Disease, Contagion and Trauma in the 1947 Partition of India

 

 

July 28, 2022 

An online lecture by Antara Chatterjee (Indian Institute of Science Education and Research, Bhopal, India)
lnaugural Strauss Fellow at the Center for Medicine, Holocaust and Genocide Studies at Cedars-Sinai
Visiting scholar at the USC Dornsife Center for Advanced Genocide Research, June-July 2022

Organized by the Cedars-Sinai Center for Medicine, Holocaust and Genocide Studies
Cosponsored by the USC Dornsife Center for Advanced Genocide Research

While communal violence killed an estimated one million people during the 1947 Partition of the Indian subcontinent, many thousands more perished due to the outbreak of infectious diseases like cholera and tuberculosis, during the border-crossing and subsequently in overcrowded, unhygienic environments in refugee camps and settlements. Examining literature, film, memoirs, oral histories, and official documents  during and after 1947, Professor Chatterjee’s research explores how disease added a further dimension to the loss of life and the trauma of the Partition. She situates these intersections of disease, trauma and the body within the larger contexts of nation, community, borders, citizenship and exclusion/inclusion in the newly formed nation states.

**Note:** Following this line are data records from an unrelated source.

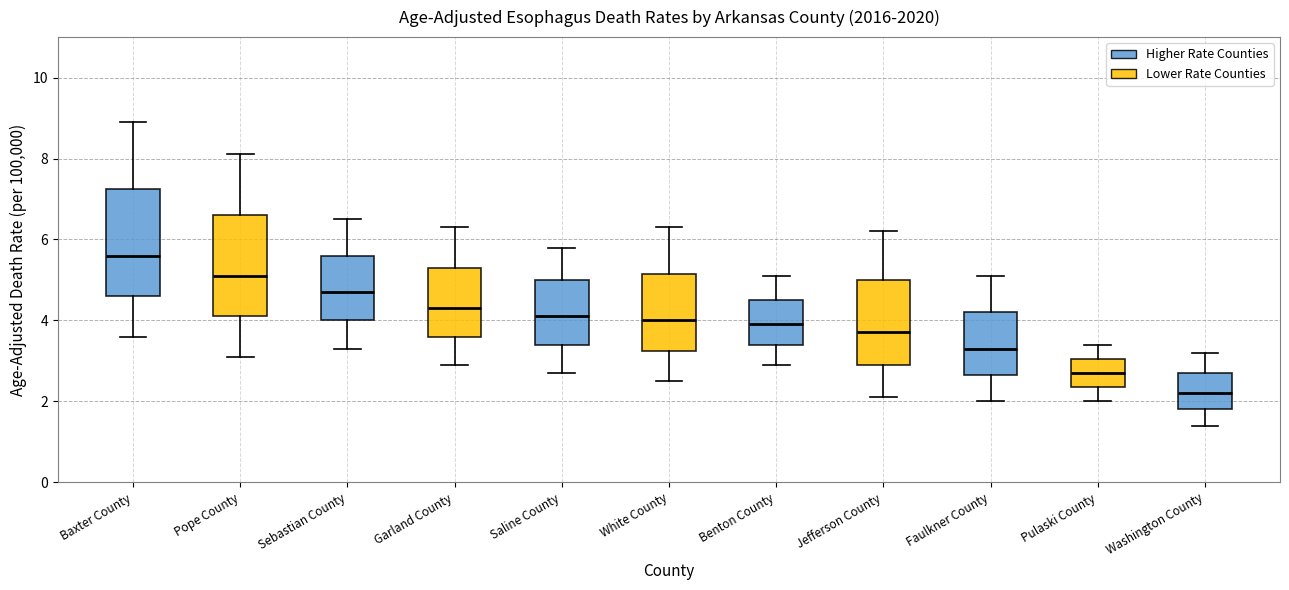

Reading left to right, transcribe this box plot: for each box, give where its median line is, the range the box spans, and where its two whiskers end, as read against the y-axis. The values are not printed on the chart, so give them approximately, as read against the axis.

Baxter County: median 5.6, box 4.6 to 7.2, whiskers 3.6 to 9.0
Pope County: median 5.2, box 4.2 to 6.6, whiskers 3.2 to 8.2
Sebastian County: median 4.8, box 4.0 to 5.6, whiskers 3.4 to 6.6
Garland County: median 4.4, box 3.6 to 5.4, whiskers 3.0 to 6.4
Saline County: median 4.2, box 3.4 to 5.0, whiskers 2.8 to 5.8
White County: median 4.0, box 3.2 to 5.2, whiskers 2.6 to 6.4
Benton County: median 4.0, box 3.4 to 4.6, whiskers 3.0 to 5.2
Jefferson County: median 3.8, box 3.0 to 5.0, whiskers 2.2 to 6.2
Faulkner County: median 3.4, box 2.6 to 4.2, whiskers 2.0 to 5.2
Pulaski County: median 2.8, box 2.4 to 3.0, whiskers 2.0 to 3.4
Washington County: median 2.2, box 1.8 to 2.8, whiskers 1.4 to 3.2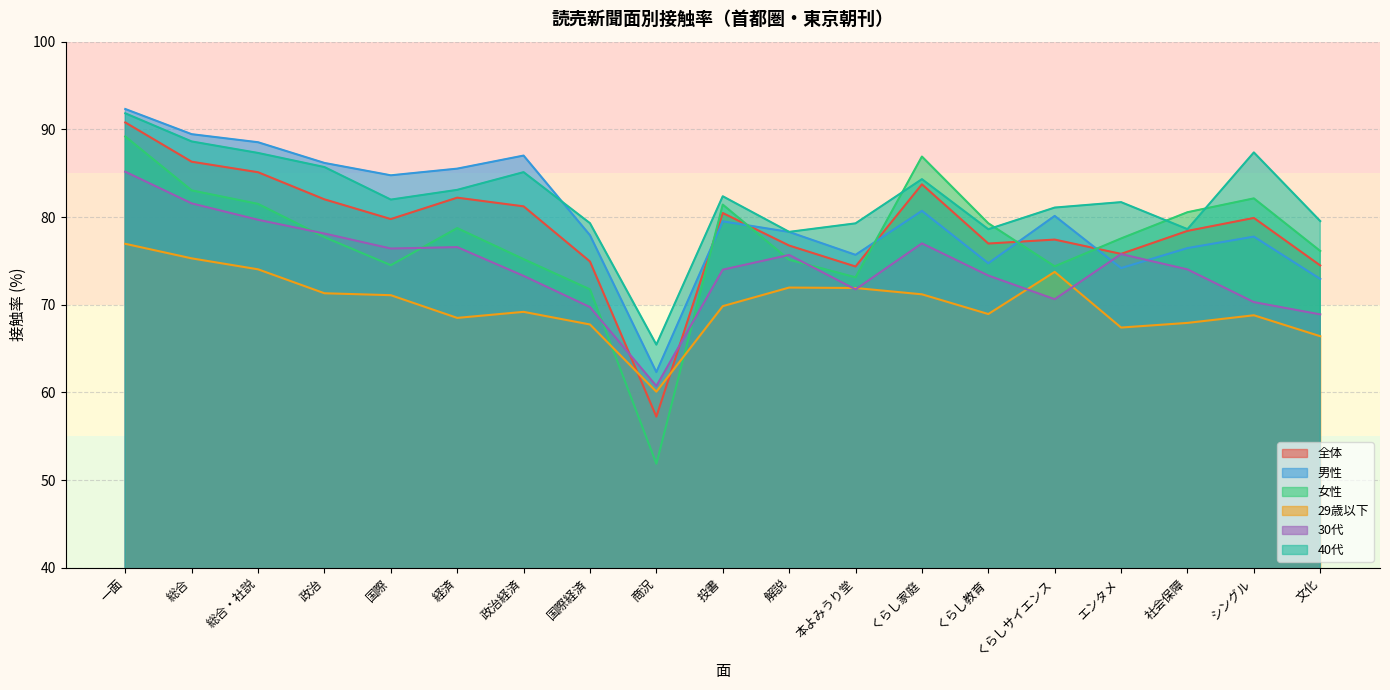

At how many categories does at least one series exceed 89?

2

Antara Chatterjee is Assistant Professor of English in the Department of Humanities and Social Sciences at the Indian Institute of Science Education and Research in Bhopal, India. She is the inaugural Strauss Fellow at the Cedars-Sinai Center for Medicine, Holocaust and Genocide Studies and a Visiting Scholar at the USC Dornsife Center for Advanced Genocide Research during June and July 2022.